Depending on the business and the country you’re in, you might be subject to the data laws, including the GDPR. To maintain compliance, you should regularly:
- Review your company’s data collection practices.
Content is king
The most successful content is the one that’s authentic and resonates with the audience right away. Write your content as humanly as possible, but keep in mind Google and other search engines are looking at your copy as well. Do not steal photos. Use your own, hire a photographer if necessary. You can also buy royalty-free photos or get permission to use others.
Keep your website fresh and updated with the minds of your customers, and stay on top of the search engines. There are many possibilities to produce content, but here’s are the most common:
- Video series and Vlogs
- Live video
- Guest appearances
There’s a clear formula for SEO and it takes time and effort. Patience is the name of the game because you can’t trick Google with some quick and dirty hacks. Search engines these days are pretty smart and take hundreds of factors into consideration when ranking websites. That said, here are three areas you can focus to increase your ranking:
- On-page SEO (for example, by using keywords)
- Off-page SEO (for example, by using backlinks)
- Local SEO (for example, by using tools such as Google My Business)
Developing a strong SEO presence takes years of consistent effort. Here’s are two things that can help accelerate this process:
- Partnerships with businesses (not competitors) that appeal to similar niche.
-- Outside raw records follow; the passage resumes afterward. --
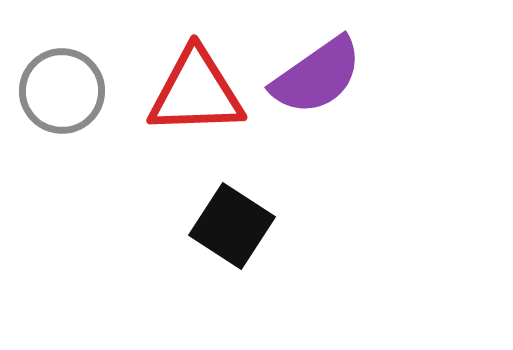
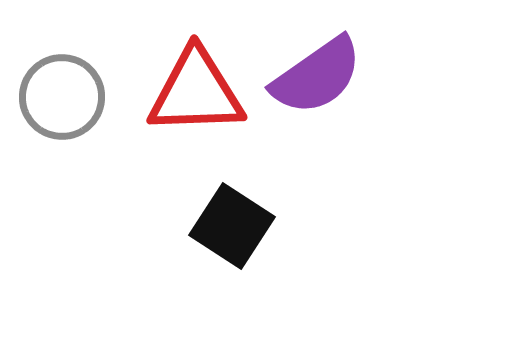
gray circle: moved 6 px down
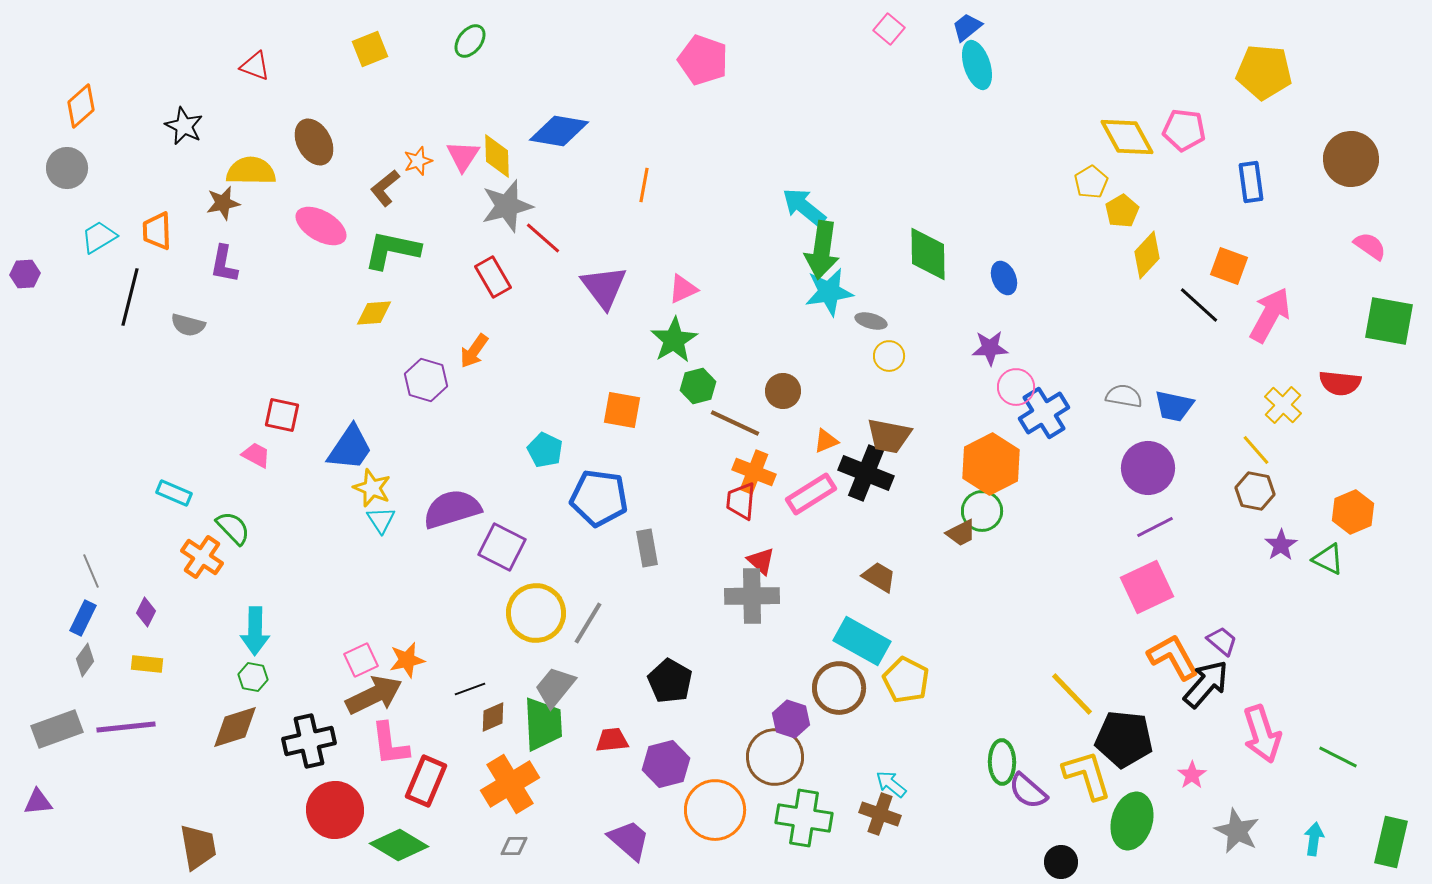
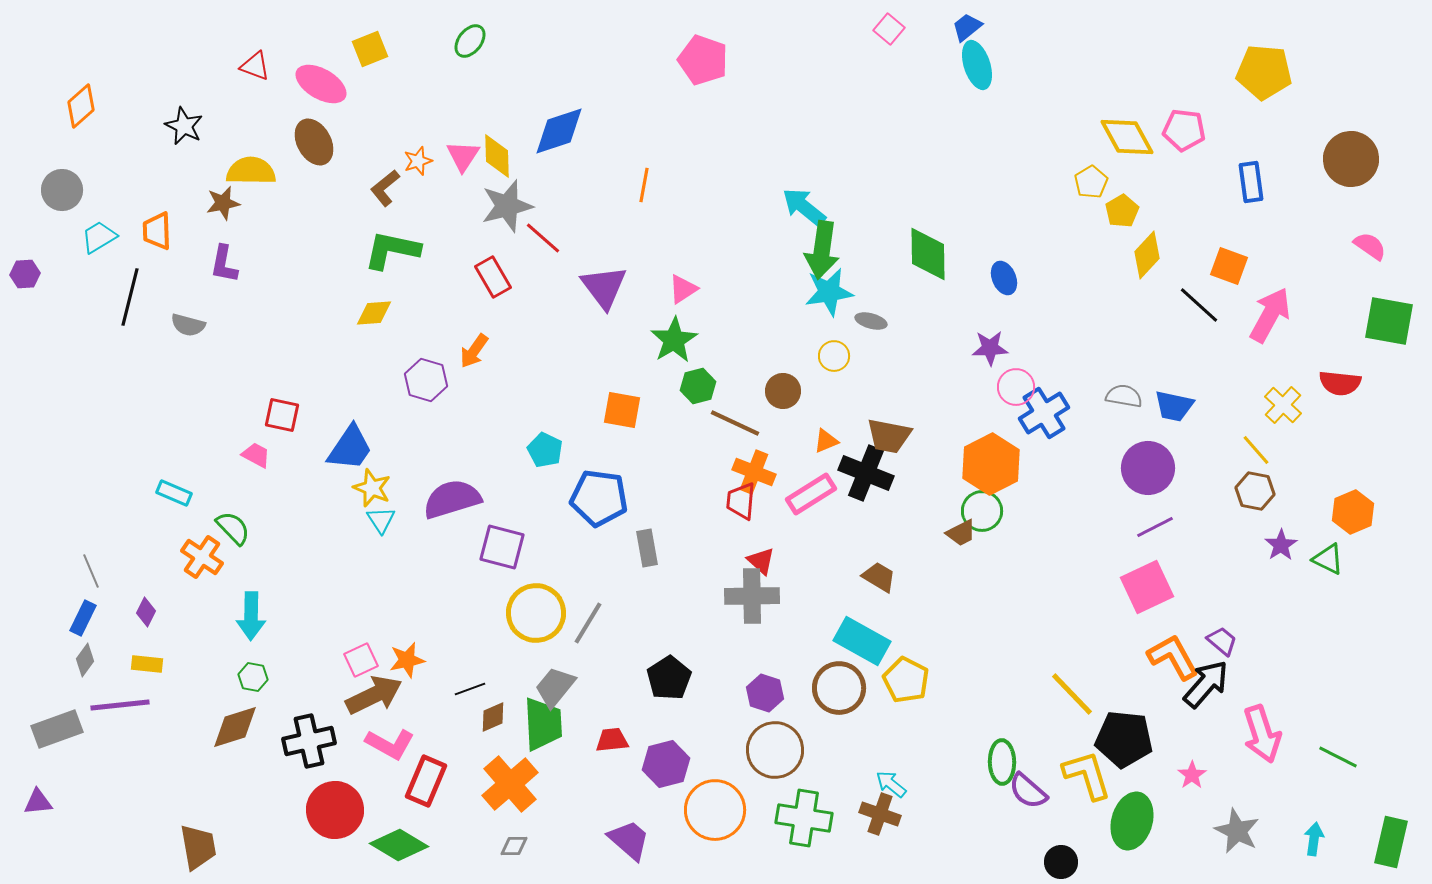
blue diamond at (559, 131): rotated 28 degrees counterclockwise
gray circle at (67, 168): moved 5 px left, 22 px down
pink ellipse at (321, 226): moved 142 px up
pink triangle at (683, 289): rotated 8 degrees counterclockwise
yellow circle at (889, 356): moved 55 px left
purple semicircle at (452, 509): moved 10 px up
purple square at (502, 547): rotated 12 degrees counterclockwise
cyan arrow at (255, 631): moved 4 px left, 15 px up
black pentagon at (670, 681): moved 1 px left, 3 px up; rotated 9 degrees clockwise
purple hexagon at (791, 719): moved 26 px left, 26 px up
purple line at (126, 727): moved 6 px left, 22 px up
pink L-shape at (390, 744): rotated 54 degrees counterclockwise
brown circle at (775, 757): moved 7 px up
orange cross at (510, 784): rotated 10 degrees counterclockwise
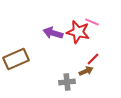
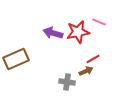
pink line: moved 7 px right
red star: rotated 25 degrees counterclockwise
red line: rotated 16 degrees clockwise
gray cross: rotated 14 degrees clockwise
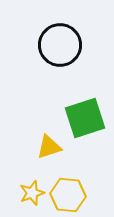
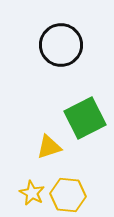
black circle: moved 1 px right
green square: rotated 9 degrees counterclockwise
yellow star: rotated 25 degrees counterclockwise
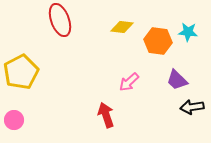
- Collaborations with influencers to create a word-of-mouth effect.
If you’re just starting out, it can be overwhelming to be on all social media channels. Discover where your target is and pick a few that are most relevant. Social media etiquette is important. Don’t cross-post between platforms or send automated responses. Consider creating a social media guidelines document for your business. Use editorial calendars and scheduling tools to make your social media strategy easier.
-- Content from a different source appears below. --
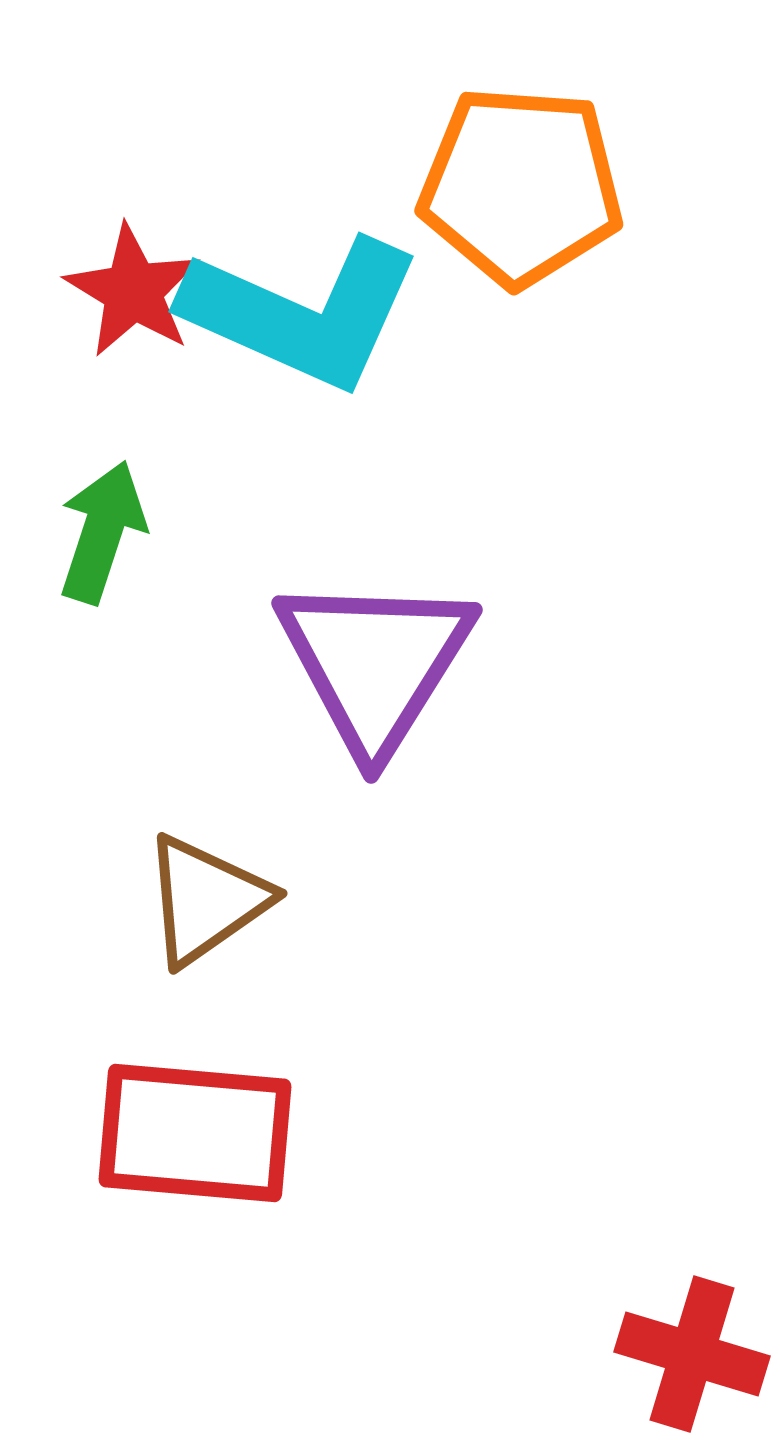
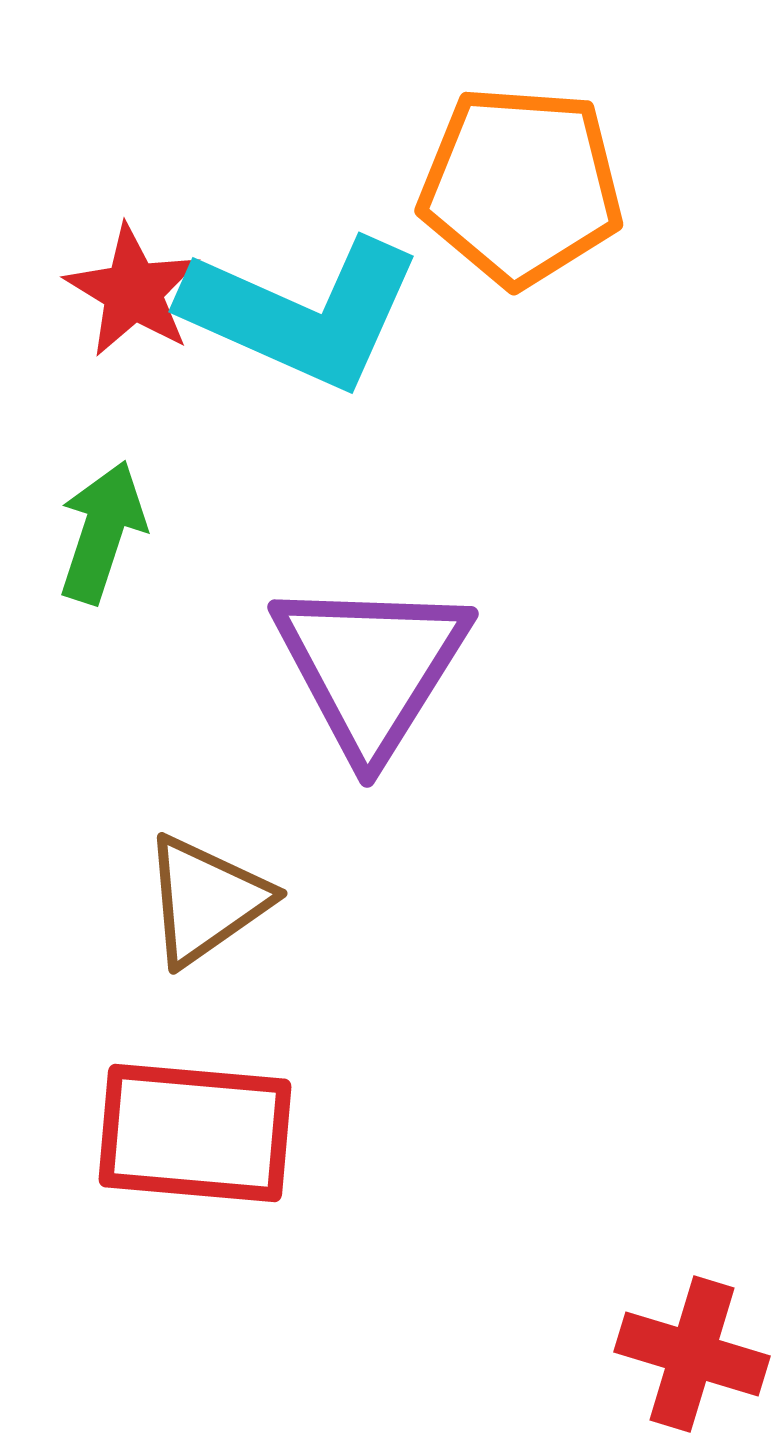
purple triangle: moved 4 px left, 4 px down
Like social media, Email is an easy, low-cost tool you can use to market your small business. Before composing email campaigns, ask what your most desired response (MDR) is, what business goal it’s supporting and what value the message brings to the reader. In addition, make sure you have the consent of them being on your email list. Use A/B testing to determine the best time and day for campaigns, as well as which subject line works best. Connect your email reports to your website analytics, so you can see the entire customer journey in one place.
Advertising is an essential element to make sure your business stands out. When planning online ads, ask yourself:
- How does my ad support my business goal?
- What is the key message I want my ad to convey?
- What is the action I want people to take?
- What value does my ad bring to the viewers?
- How will I measure the effectiveness of my ad?
Once you have it figured out, you need to consider advertising platforms you want your ad to be on. Your best options are Google Ads, Facebook and Instagram ads. Start by spending a little on each to see if you get any traction. If you’re seeing results, double down both money and effort.
Keeping track and measuring
You need a CRM system (although it can be as simple as an Excel spreadsheet), to keep track of your customer database and buyer journey. Take functionality and price into consideration when looking at a paid CRM system . Don’t be afraid to go smaller like Insighty, HubSpot or Zoho if that’s all you need. Make sure you’re using Google Analytics to keep track of your website traffic. And make sure you’re using social media insights to relate to the four stages of buyer journey: awareness, engagement, conversion and customer. Again, be aware of vanity metrics.